Der Appetit der zweitgrößten italienischen Bank Unicredit auf die deutsche Commerzbank erscheint ungezügelt. Die Italiener sagen, dass sie nun rund 21 Prozent am Kapital der Commerzbank besitzen. Damit hätte Unicredit den deutschen Staat, der derzeit noch zwölf Prozent an der Commerzbank hält, als größten einzelnen Anteilseigner abgelöst.

Das sorgt jetzt für heftigen Zoff und Schuldzuweisungen in der Politik!

Hessens Ministerpräsident Boris Rhein (52, CDU) warnt vor einem Verlust der Commerzbank und macht die Bundesregierung für die aktuelle Entwicklung mitverantwortlich. „Die Bundesregierung hat mit dem unkoordinierten Verkauf der Anteile des Bundes diesem strategischen Investment geradezu fahrlässig den Weg bereitet“, sagte er dem „Handelsblatt“.

Damit habe der Bund „einen zentralen Finanzierer des deutschen Mittelstands den Interessen einer ausländischen Bank ausgeliefert“, urteilt Rhein schonungslos.

Hessens Ministerpräsident sagte dem „Handelsblatt“ weiter, er verstehe das Verhalten der Unicredit als Signal, dass diese „in großem Stil bei der Commerzbank einsteigen“ wolle. „Wir dürfen einen Ausverkauf unserer Flaggschiffe nicht zulassen“, mahnte er. Von einem souveränen Finanzplatz Frankfurt profitiere die ganze deutsche Wirtschaft.

Boris Rhein: „Ich erwarte, dass die Bundesregierung endlich handelt und sich gemeinsam mit uns für einen starken Finanz- und Wirtschaftsstandort einsetzt.“

Ein Angriff auch auf Bundeskanzler Olaf Scholz (66, SPD)! Der hatte am Montag empört auf die Unicredit-Käufe reagiert und gesagt, die Bundesregierung halte es „nicht für ein angemessenes Vorgehen in Europa“, sich „ohne jede Kooperation, ohne jede Rücksprache“ an Unternehmen zu beteiligen. Da waren die Commerzbank-Anteile aber nun mal schon weg.
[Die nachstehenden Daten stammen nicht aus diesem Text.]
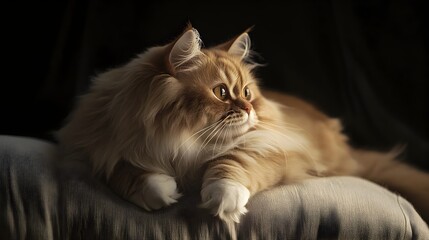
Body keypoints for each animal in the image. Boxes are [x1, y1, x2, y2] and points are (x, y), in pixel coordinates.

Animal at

Bundesregierung wurde kalt erwischt

Der Bund war im Zuge der Finanzkrise 2008 zur Rettung bei der Commerzbank eingestiegen, wollte seine Anteile verkaufen. Die Unicredit überraschte vor knapp zwei Wochen die Märkte – und hatte offenbar auch die Bundesregierung kalt erwischt – indem sie für 702 Millionen Euro die ersten 4,5 Prozent erwarb, die der deutsche Staat zum Verkauf gestellt hatte. Mit weiteren Anteilskäufen erhöhten die Italiener ihre Anteile weiter auf neun, dann auf rund 21 Prozent.

Damit nicht genug beantragte Unicredit nach eigenen Angaben bei der Europäischen Zentralbank, dass sie ihren Anteil an der Commerzbank auf 29,9 Prozent weiter erhöhen kann.

Mitarbeiter demonstrieren für ihre Jobs

Am Dienstag fand eine Kundgebung vor der Frankfurter Zentrale der Commerzbank statt, zu der die Gewerkschaft Ver.di und der Gesamtbetriebsrat geladen hatten.

„Die Bundesregierung muss die Commerzbank zum Teil der kritischen Infrastruktur in Deutschland erklären“, sagt Stefan Wittmann (54) von der Ver.di-Bundesfachgruppe Bankgewerbe. Denn die Bank habe eine entscheidende Rolle für die Finanzierung des deutschen Mittelstands.

„Eine Übernahme würde die Commerzbank zerstören“, warnt Wittmann.

Eine Commerzbank-Mitarbeiterin macht ihrem Frust Luft, sagt zu BILD: „Lasst uns Unicredit-Chef Orcel Hosenträger schicken, dann ist er endgültig wie Gordon Gekko!“ Gekko ist der von Michael Douglas gespielte skrupellose Finanzhai aus dem Film „Wall Street“.

Laut Gesamtbetriebsrat droht ein Verlust von zwei Dritteln der Arbeitsplätze. Ende Juni zählte die Commerzbank weltweit 38 700 Vollzeitstellen, davon mehr als 25 000 in Deutschland.